§ **Records contained in a dataset**
☆ ☆ ☆
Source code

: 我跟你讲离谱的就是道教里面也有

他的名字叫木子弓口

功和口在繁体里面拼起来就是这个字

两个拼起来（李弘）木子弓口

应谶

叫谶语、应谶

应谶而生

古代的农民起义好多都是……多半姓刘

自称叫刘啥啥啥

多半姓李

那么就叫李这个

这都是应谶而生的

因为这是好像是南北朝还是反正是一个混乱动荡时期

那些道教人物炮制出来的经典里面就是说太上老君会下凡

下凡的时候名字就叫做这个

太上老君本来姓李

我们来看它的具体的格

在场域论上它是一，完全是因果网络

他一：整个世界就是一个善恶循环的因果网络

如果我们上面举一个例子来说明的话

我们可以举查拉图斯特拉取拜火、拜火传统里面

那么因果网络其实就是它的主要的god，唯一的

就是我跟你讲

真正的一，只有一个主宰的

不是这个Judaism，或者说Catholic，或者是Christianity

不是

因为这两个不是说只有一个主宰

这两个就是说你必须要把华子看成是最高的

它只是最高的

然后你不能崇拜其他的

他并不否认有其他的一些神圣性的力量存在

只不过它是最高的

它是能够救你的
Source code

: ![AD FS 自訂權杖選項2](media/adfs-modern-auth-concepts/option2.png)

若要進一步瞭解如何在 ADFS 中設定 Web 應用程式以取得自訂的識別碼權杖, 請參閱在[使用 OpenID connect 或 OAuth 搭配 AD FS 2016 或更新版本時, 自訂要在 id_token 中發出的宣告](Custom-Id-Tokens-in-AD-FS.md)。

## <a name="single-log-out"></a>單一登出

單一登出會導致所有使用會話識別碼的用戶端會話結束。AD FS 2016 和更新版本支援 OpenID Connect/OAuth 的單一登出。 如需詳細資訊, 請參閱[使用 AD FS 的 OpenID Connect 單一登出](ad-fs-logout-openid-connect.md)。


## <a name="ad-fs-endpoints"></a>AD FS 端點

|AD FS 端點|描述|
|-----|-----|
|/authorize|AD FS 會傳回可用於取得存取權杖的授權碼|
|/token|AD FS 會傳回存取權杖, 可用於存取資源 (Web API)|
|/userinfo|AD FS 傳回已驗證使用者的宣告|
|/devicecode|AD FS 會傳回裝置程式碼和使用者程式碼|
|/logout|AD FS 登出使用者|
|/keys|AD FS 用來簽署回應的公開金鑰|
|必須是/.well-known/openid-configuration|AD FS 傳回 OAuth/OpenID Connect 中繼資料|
☆ ☆ ☆
Your task is to list each line of the records with the word "OpenID".

§ **Answer box**
若要進一步瞭解如何在 ADFS 中設定 Web 應用程式以取得自訂的識別碼權杖, 請參閱在[使用 OpenID connect 或 OAuth 搭配 AD FS 2016 或更新版本時, 自訂要在 id_token 中發出的宣告](Custom-Id-Tokens-in-AD-FS.md)。
單一登出會導致所有使用會話識別碼的用戶端會話結束。AD FS 2016 和更新版本支援 OpenID Connect/OAuth 的單一登出。 如需詳細資訊, 請參閱[使用 AD FS 的 OpenID Connect 單一登出](ad-fs-logout-openid-connect.md)。
|必須是/.well-known/openid-configuration|AD FS 傳回 OAuth/OpenID Connect 中繼資料|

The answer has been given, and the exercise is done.